水曜日, 1月 21, 2009

大統領就任式

 昨日はワシントンはすごい人でしたね。国旗がぱたぱたぱた、すごい数でした。自然と国を愛し誇りに思い、迷いなく国旗を振るのはすばらしいですね。

 我がデパートメントでは映画観のようなスクリーンのあるVisual labというのがありまして、そこでオバマの就任演説を上映するというメールが来ました。セントラル時間で11AM。僕もみんなとまざって演説を聞きました。
 科学政策を再編するというところで拍手がわき起こりました。いわゆるグリーン・ニューディール的なエネルギー技術への未来投資という意味だと思われますので、レガシーエネルギーに関わりの強い地球科学系ではむしろマイナス要素かもしれません。もっと広く教育政策という意味では、大学の存在価値が高められる方向にあり、プラス要素と言えるでしょう。
 本当にアメリカ政府もアメリカ国民の実体経済も危機的な状況にあり、ここ数年はかなりの苦痛を強いられることを覚悟せよ、と言っています。しかし、私たちはこれに立ち向かえるんだ!アメリカ再生のチャンスだ。未来の子供たちに、我々は耐え抜いた、そして君たちにバトンを渡すと、誇りを持って言えるようにしよう、と。モノは言いようだとはこのことですね。悲観することに意味などないか。日本もアメリカも実際には同じように成功して同じようにいっぱい失敗もするんでしょうが、基本スタンスが違うとこうも印象が違うものなのかと思います。とはいえ、日本もアメリカも結果的にどっちもすごい国であることは忘れてはなりません。

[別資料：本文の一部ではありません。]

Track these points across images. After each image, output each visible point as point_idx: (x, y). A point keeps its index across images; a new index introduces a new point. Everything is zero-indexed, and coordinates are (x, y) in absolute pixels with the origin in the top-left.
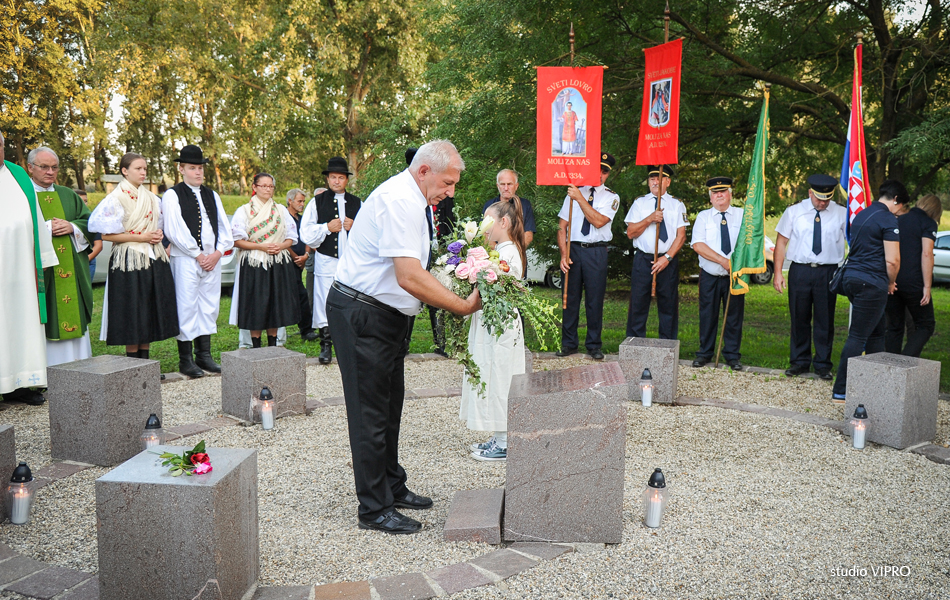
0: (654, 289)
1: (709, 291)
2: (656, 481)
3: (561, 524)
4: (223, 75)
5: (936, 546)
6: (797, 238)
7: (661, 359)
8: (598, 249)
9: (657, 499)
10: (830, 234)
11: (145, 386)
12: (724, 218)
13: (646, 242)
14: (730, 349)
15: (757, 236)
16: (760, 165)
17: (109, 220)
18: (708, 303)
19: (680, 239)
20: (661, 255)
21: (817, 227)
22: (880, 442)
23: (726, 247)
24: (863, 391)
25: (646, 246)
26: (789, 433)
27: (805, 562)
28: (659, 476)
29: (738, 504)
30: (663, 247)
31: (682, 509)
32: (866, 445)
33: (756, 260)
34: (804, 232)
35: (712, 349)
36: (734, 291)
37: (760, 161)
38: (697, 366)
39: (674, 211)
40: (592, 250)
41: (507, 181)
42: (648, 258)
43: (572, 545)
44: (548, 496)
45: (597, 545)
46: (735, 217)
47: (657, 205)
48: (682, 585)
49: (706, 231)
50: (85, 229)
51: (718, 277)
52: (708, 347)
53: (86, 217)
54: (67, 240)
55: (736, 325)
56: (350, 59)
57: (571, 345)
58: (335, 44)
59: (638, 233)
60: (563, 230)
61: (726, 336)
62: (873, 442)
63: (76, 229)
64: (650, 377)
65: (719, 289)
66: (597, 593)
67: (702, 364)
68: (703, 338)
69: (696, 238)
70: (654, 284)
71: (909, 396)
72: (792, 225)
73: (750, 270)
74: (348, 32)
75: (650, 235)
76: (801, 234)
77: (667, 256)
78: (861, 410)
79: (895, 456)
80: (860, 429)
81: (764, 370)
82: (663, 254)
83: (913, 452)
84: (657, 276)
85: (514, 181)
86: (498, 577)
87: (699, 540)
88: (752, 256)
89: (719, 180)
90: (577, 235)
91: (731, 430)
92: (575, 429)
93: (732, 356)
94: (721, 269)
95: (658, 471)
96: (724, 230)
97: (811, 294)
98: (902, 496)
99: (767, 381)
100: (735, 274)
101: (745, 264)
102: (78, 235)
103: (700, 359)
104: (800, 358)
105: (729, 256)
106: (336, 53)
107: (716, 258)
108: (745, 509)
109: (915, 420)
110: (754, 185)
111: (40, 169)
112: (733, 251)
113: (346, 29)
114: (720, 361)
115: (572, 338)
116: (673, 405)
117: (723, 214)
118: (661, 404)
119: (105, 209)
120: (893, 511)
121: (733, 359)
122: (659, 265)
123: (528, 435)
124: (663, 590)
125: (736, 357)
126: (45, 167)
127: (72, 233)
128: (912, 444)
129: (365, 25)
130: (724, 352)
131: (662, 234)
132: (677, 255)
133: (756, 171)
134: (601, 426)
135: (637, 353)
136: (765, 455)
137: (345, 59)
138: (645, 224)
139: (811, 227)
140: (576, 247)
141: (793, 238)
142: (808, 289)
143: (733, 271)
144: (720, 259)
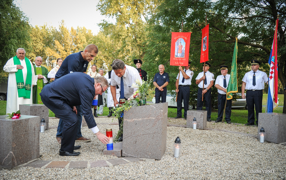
0: (203, 99)
1: (220, 99)
2: (177, 141)
3: (140, 152)
4: (109, 57)
5: (282, 171)
6: (248, 82)
7: (200, 115)
8: (187, 87)
9: (178, 147)
10: (259, 80)
11: (43, 111)
12: (225, 77)
13: (201, 85)
14: (227, 117)
15: (235, 81)
16: (235, 60)
17: (52, 74)
18: (220, 103)
19: (211, 84)
20: (205, 89)
21: (254, 78)
22: (270, 141)
23: (225, 86)
24: (264, 124)
25: (201, 86)
26: (239, 138)
27: (226, 170)
28: (178, 140)
29: (210, 153)
30: (206, 86)
31: (189, 153)
32: (264, 142)
33: (234, 88)
34: (250, 80)
35: (222, 117)
36: (227, 99)
37: (235, 59)
38: (217, 122)
39: (210, 76)
40: (185, 87)
41: (161, 67)
42: (201, 89)
43: (144, 159)
44: (136, 142)
45: (152, 160)
46: (228, 77)
47: (205, 74)
48: (174, 173)
49: (220, 81)
50: (47, 77)
51: (223, 95)
52: (220, 117)
53: (47, 74)
54: (42, 80)
55: (229, 110)
56: (140, 53)
57: (179, 116)
58: (136, 49)
59: (199, 83)
60: (177, 82)
61: (226, 114)
62: (267, 141)
63: (45, 77)
64: (196, 120)
65: (223, 99)
66: (141, 172)
67: (218, 122)
68: (219, 114)
69: (216, 83)
70: (203, 97)
71: (280, 124)
72: (246, 78)
73: (233, 92)
74: (139, 46)
75: (202, 83)
76: (249, 80)
77: (207, 89)
78: (262, 129)
79: (275, 145)
80: (262, 136)
81: (238, 124)
82: (206, 89)
83: (282, 145)
84: (204, 95)
85: (163, 67)
86: (112, 165)
87: (189, 161)
88: (233, 88)
89: (223, 66)
90: (180, 83)
91: (219, 136)
92: (145, 119)
93: (228, 119)
94: (224, 92)
95: (178, 137)
96: (225, 81)
97: (253, 100)
98: (273, 156)
99: (237, 126)
100: (228, 93)
101: (231, 90)
102: (45, 79)
103: (218, 120)
104: (250, 120)
105: (226, 88)
106: (136, 51)
107: (222, 89)
108: (212, 155)
109: (283, 134)
110: (234, 66)
111: (37, 61)
112: (227, 87)
113: (139, 45)
114: (224, 121)
115: (180, 113)
116: (203, 129)
117: (225, 76)
118: (199, 129)
119: (52, 72)
120: (267, 159)
121: (228, 120)
122: (204, 91)
123: (130, 120)
124: (166, 174)
125: (229, 120)
126: (38, 61)
127: (43, 78)
128: (282, 142)
129: (144, 44)
130: (226, 118)
131: (205, 82)
132: (210, 89)
133: (234, 62)
134: (154, 118)
135: (192, 113)
136: (227, 142)
137: (138, 52)
138: (201, 80)
139: (252, 78)
140: (180, 86)
141: (247, 83)
142: (252, 98)
143: (227, 92)
144: (223, 89)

 もうひとつ大きなことは、やはり黒人大統領であるということですね。夕べのテレビは黒人奴隷の歴史が多く取り扱われていました。黒人たちにとっては、ものすごい大きな変化であると思います。なんとなくですが、テレビのレポーターの黒人が、まだ身に慣れていない誇りを手にした高揚感のような、なにか自信を身につけたように、ちょっとぎこちなくしかし喜びに溢れて、堂々と白人にインタビューをしているような雰囲気を感じました。白人の方も、これまでは別に気にしないよという一歩離れたウワベ非差別主義者ようなスタンスから、本当に黒人をちゃんと見直そうという積極的な平等主義者に変わるようなムーブメントが自然とできつつあるように思われました。本当に黒人の地位は向上するのではないかと感じました。まさに黒人大統領はこういう側面で象徴的といえるでしょう。
 夜のレセプションでオバマ夫妻のダンスに合わせて歌を歌ったビヨンセはインタビューでコメントしながら泣きそうになり、
「あーごめんなさい、あーごめんなさい、恥ずかしいわ、でも本当に私はただラッキーで、こんな風に歴史の一ページに参加できて誇らしいです。」と言う頃にはもっと泣いてました。

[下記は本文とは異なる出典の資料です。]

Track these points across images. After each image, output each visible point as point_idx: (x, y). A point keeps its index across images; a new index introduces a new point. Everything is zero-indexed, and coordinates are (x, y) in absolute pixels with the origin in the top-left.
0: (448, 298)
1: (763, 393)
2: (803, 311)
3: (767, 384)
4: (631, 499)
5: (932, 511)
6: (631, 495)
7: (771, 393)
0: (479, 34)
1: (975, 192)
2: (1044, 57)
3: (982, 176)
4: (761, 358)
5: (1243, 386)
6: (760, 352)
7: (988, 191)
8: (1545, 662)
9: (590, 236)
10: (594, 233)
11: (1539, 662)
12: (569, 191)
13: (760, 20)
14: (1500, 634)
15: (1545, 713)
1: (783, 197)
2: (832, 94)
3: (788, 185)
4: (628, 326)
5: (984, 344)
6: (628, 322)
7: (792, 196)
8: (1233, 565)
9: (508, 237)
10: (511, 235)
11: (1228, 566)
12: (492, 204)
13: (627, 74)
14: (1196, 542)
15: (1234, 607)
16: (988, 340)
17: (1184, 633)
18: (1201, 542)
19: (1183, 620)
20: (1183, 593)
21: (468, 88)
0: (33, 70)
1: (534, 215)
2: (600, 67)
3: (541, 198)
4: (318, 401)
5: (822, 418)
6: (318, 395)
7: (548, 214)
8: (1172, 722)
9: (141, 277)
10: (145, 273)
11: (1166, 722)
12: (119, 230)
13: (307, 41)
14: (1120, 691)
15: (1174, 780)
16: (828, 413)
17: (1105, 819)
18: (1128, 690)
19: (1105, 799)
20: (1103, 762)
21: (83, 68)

 一方日本では畏れ多い国会の場で石井議員が麻生首相に漢字のテストを行っていると、オバマ就任挨拶のすばらしさとのコントラストで紹介されたりしていますが、そういうことは米国でもあるので、そうやって自分を卑下する方向に比較するのじゃなくて、もっと日本のポジティブな面も見て、それで比較すればいいのではないかと思います。例えば米国政府に資金援助の陳情に行くのにビッグ3の社長どもは自家用ジェットで乗り付けて、議会からその飛行機を今すぐ売れと文句言われたとか。日本航空の社長の質素さに米国言論が賞賛しているとか。

追記:今後の困難に立ち向かうに際して、米国民の特性を表現するのに開拓時代の先祖になぞらえて、彼らの辛酸の上に今の私たちの反映があり、今後の困難に対して我々が努力して、同じように子供たちに分け与えようという論調だったようですけども、これは詭弁だよ。今の状況はあった物が失われた自業自得であって、もともと何もなかった西部時代とは違うよ。